Political hurricanes 

Cuba is getting hammered by hurricane Ike. This couldn’t be worse. The damn thing hit Santiago de Cuba (major city in the South East) and then travelled all along the length of the island to only come out just to the west of Havana.

A quick lesson on hurricanes: When eye is to the west of you….you’re in trouble. When it is to the east of you, it’s not that bad. Havana is in trouble. 2 million evacuated, the power is off, as is the gas and the running water. But at least they’re prepared.

And that’s the thing about hurricanes in Cuba, they are often incredibly prepared. Cuba has somehow defied Mother Nature, and typically the storms are not deadly events. The problem is the clean up afterwards. That takes time, resources and money to get it done, and there we have problems.

The U.S. has offered aid to Cuba during this terrible hurricane season. Thomas Shannon, assistant secretary of state for Western Hemisphere Affairs expresses "his profoundest concern at the destruction caused by Hurricane Gustav," and affirms that the United States is prepared to offer immediate and initial "humanitarian aid" to the people of Cuba in aid supplies via an appropriate international aid organization."

_STORED DATA_
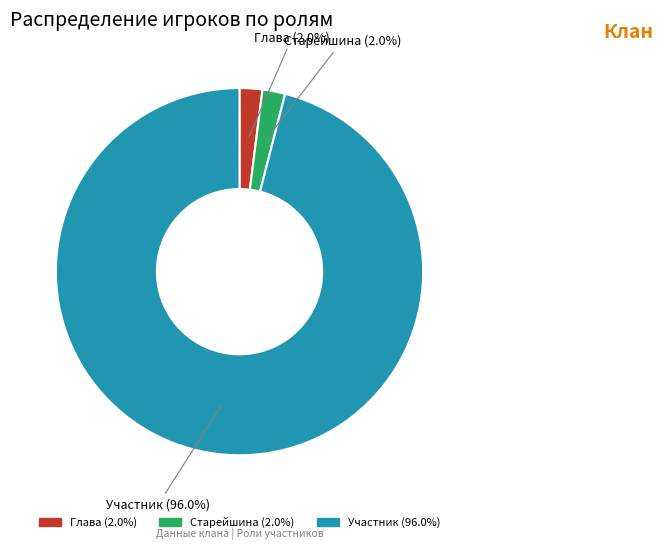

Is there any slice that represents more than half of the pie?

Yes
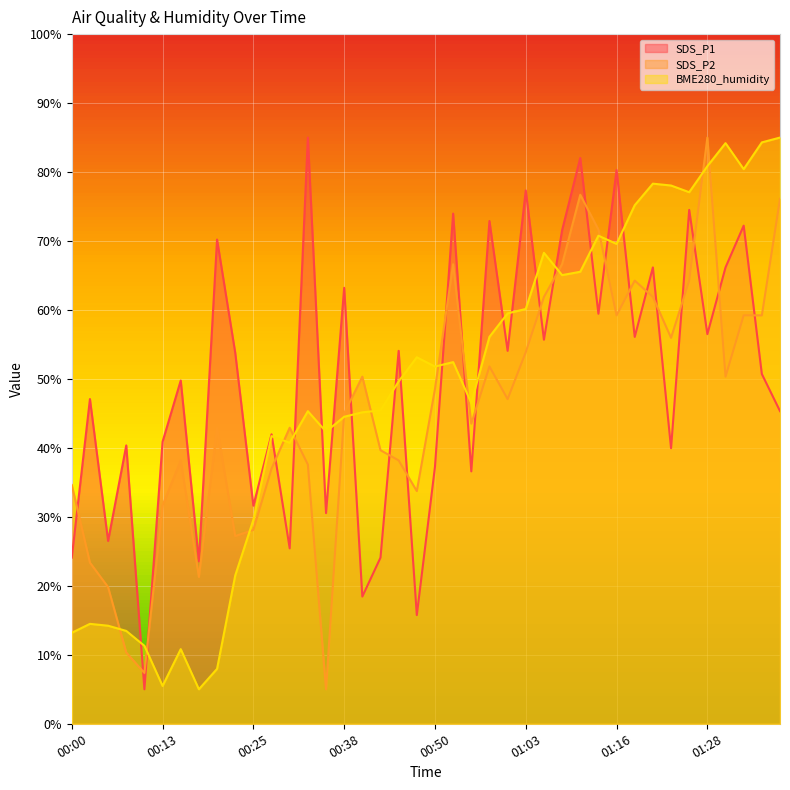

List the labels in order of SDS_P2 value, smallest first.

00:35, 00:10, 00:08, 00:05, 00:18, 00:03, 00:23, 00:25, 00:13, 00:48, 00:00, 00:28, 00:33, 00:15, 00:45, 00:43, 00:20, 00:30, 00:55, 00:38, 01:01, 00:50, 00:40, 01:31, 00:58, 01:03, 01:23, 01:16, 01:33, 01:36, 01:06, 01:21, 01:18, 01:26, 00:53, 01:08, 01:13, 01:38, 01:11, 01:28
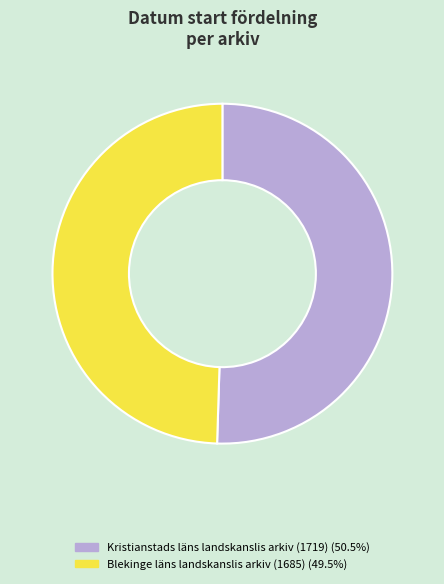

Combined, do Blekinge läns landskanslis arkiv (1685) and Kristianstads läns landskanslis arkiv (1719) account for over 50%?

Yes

--

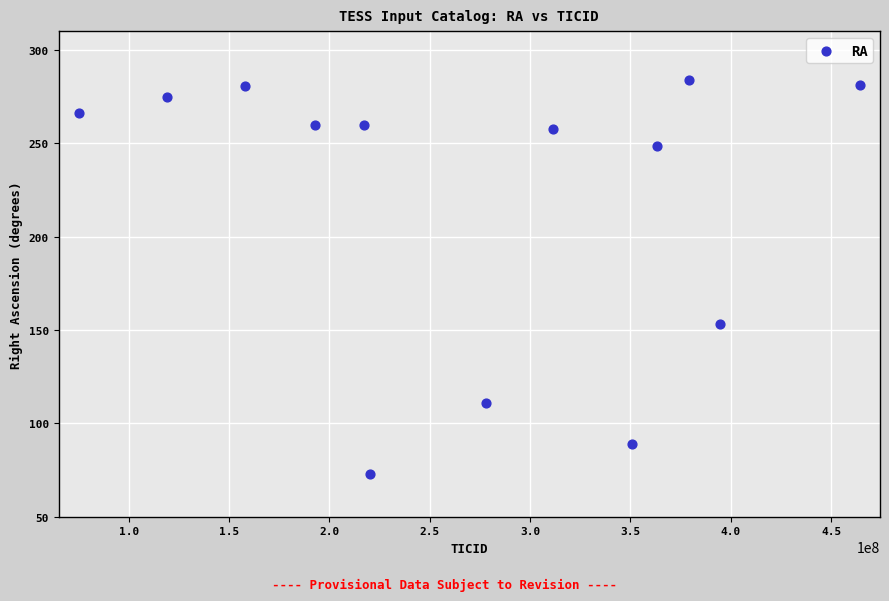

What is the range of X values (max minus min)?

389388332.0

* * *

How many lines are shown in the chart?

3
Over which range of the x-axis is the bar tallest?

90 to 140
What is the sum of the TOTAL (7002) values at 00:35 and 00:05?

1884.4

_TASKS_
1. According to the hurricane post, how many people were evacuated?
2. In the hurricane post, swap "Havana" for "La Habana" and write out the part from "Political hurricanes" up to and including "we have problems.".
3. Write the next part of the post about Hurricane Ike in Cuba, picking up after its last sentence.
The data here comes from a separate source.

_RESULTS IN ORDER_
1. 2 million people were evacuated.

2.
Political hurricanes 

Cuba is getting hammered by hurricane Ike. This couldn’t be worse. The damn thing hit Santiago de Cuba (major city in the South East) and then travelled all along the length of the island to only come out just to the west of La Habana.

A quick lesson on hurricanes: When eye is to the west of you….you’re in trouble. When it is to the east of you, it’s not that bad. La Habana is in trouble. 2 million evacuated, the power is off, as is the gas and the running water. But at least they’re prepared.

And that’s the thing about hurricanes in Cuba, they are often incredibly prepared. Cuba has somehow defied Mother Nature, and typically the storms are not deadly events. The problem is the clean up afterwards. That takes time, resources and money to get it done, and there we have problems.

3.
Sounds pretty fair. But that suggestion of humanitarian aid is where the Cubans say “no thanks.” They have seen what humanitarian aid looks like from the United States in other countries, and time and time again it is an open door to get military personnel on the ground in a post-disaster region and to flood the local economy with U.S. foodstuffs that undermine local growing capacity.

Shannon also asked the Cuban government to allow a humanitarian assessment group to visit the island to inspect the affected areas and make a suitable evaluation of the damage.

Ooops. This is a bit of an insult to the Cubans, who again are experts at surviving and recovering from hurricanes. The official response from Havana went something like this:
“Cuba does not need the assistance of a humanitarian assessment group to evaluate the damage and needs, because it has sufficient specialists who have virtually completed that task.
Moreover, the Foreign Ministry note says that if the U.S. government really has the will to cooperate with the Cuban people in the face of the tragedy of the hurricane, it would ask it to allow the sale of essential materials to Cuba, and to suspend the restrictions that are preventing U.S. companies from offering private commercial credits to our country in order to purchase foodstuffs in the United States.”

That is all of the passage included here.